Upland 1. The higher portions of a region, district, farm, etc. 2. The country in the interior.
It took a long time to get here. In October of 1994 I bought a big map, spread it on the floor, laid a yardstick across it, and drew a straight line from Vancouver, where I lived then, to southern California. I packed my car and followed that line as close as I could. On the sixth morning, October 12, I woke in a tent near San Jacinto and was on the road early. By late morning, driving south on highway 79, I came into country that opened wide and deep in golden curves. I was on my way somewhere else but I made a note. Sixteen years later, I was camping one weekend in September and looked in at a realty office across from the breakfast café. The realtor pulled up a Craigslist posting for this house. It turned out that I signed the lease on October 12.
Now I’m here and I’m not the young woman I was. I’m at the edge of an open space. It’s a perch, a shelf, a chance. It’s quite bare and lone. It’s not mine and I can’t stay long.
There is the land and there’s the house. There’s here and there’s then, there, other places with a similar meaning. There are my years.
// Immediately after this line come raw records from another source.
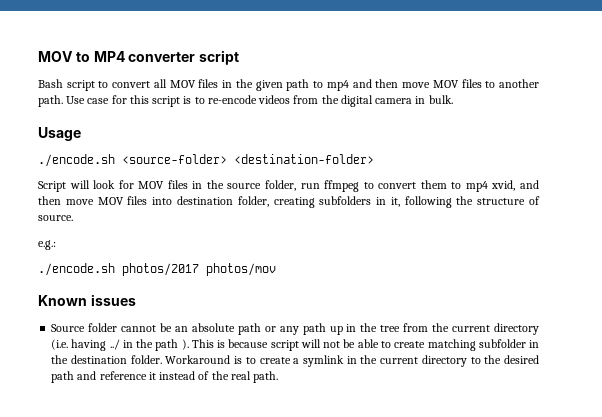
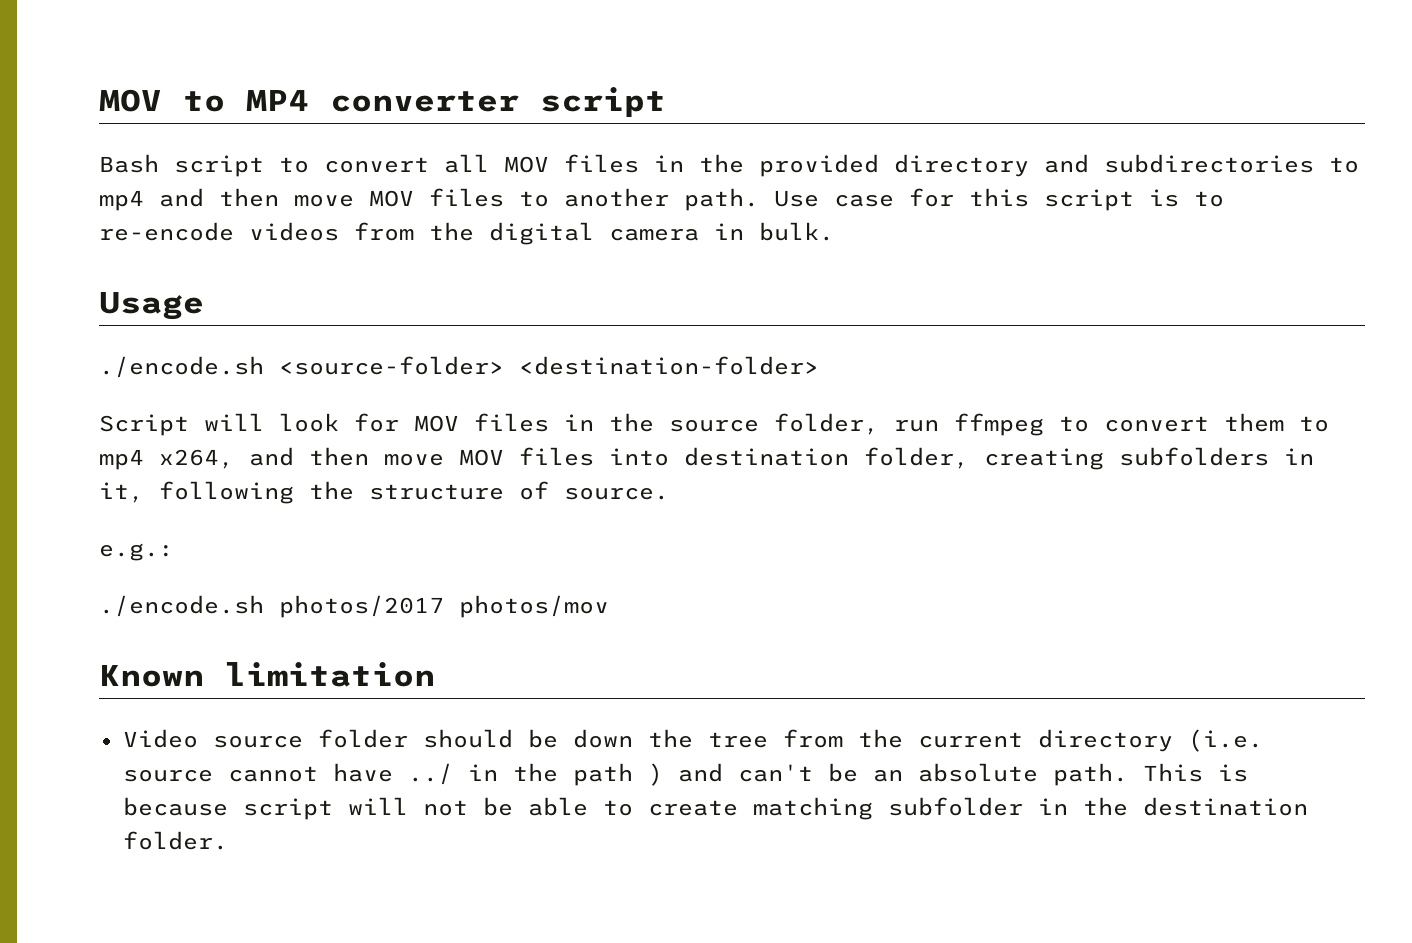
[255,79,310,91] given path -> [759,154,1314,177] provided directory and subdirectories
[491,180,516,191] xvid, -> [159,449,234,469] x264,
[90,294,136,306] [51,323,357,335] issues // Source folder cannot be an absolute path or any path up in -> [225,662,435,687] [122,729,633,748] limitation // Video source folder should be down
[71,339,107,351] having -> [122,763,393,782] source cannot have
[181,339,189,350] ). -> [647,763,1128,786] ) and can't be an absolute path.
[165,355,540,367] [51,371,279,383] Workaround is to create a symlink in the current directory to the desired path and reference it instead of the real path. -> (228, 840) none

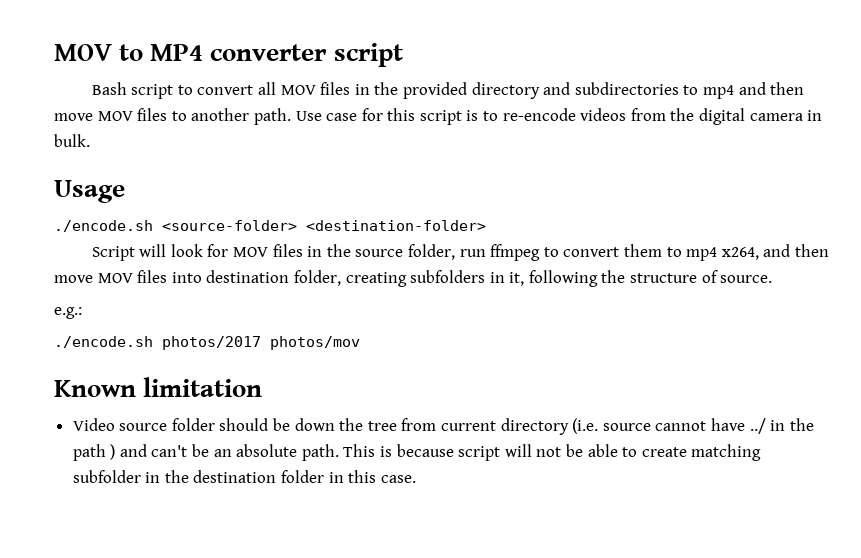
[857,729,903,748] the -> (437, 424) none
[122,831,228,850] folder. -> [281,470,416,483] folder in this case.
There’s what I know about the double of anything, darkly translucent to my right, the unsolid mythic double view.
Under the oak, cup of tea, sun in my eyes.
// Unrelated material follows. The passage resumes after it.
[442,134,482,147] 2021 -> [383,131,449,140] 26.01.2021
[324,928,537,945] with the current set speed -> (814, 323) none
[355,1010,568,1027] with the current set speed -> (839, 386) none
A notch to the southwest where with the field glasses I can see the towers of a city on the coast.
The furthest hill, palest blue, a bit of a rim, almost due south, in Mexico.
Oak lattice squirming in dawn breeze.
Whiffs of smoke from my chimney.
There’s Linda going to work in the pie shop.
Very small asters still blooming. Something yellow, a mustard? Little dark bird with a crest.
Wind sounding in the pines, especially in the pines.
The day is sublimely warm, a free mobile air. Here I am!
a type of lightly forested grassland … maintained historically through wildfires set by lightning or humans, grazing, low precipitation, and/or poor soil
Among hardwood trees, oaks are uniquely resistant to fire. … The two principal fuels of an oak savanna fire are grasses and oak leaves. Oak leaves contain flammable chemicals; in addition, oak leaves remain in curled positions on the forest floor, so that fire moves readily from one leaf to another.
Intact oak savannas are now one of the rarest plant communities on earth.
Most oaks of full tree size are more than one hundred years old. Few saplings survive because grazing cattle decimate them.
family of blue-leafed oaks … usually narrow, blunt, untoothed dull blue-green leaves
found only in Southern California
Mesa Grande and the Santa Ysabel Valley support the largest remaining expanse of Engelmann oak woodland habitat
Last night a bit before sunset we walked a ways past the cattleguard and sat on an edge of the asphalt to look down a shallow crease toward more slopes, more oaks, more rocks. The sun went down orange behind us.
It was here, under an oak. Rocks gently. The high back supports perfectly.
Twilight watch. I’m out on the iron chair and have just seen the new moon between fine branches.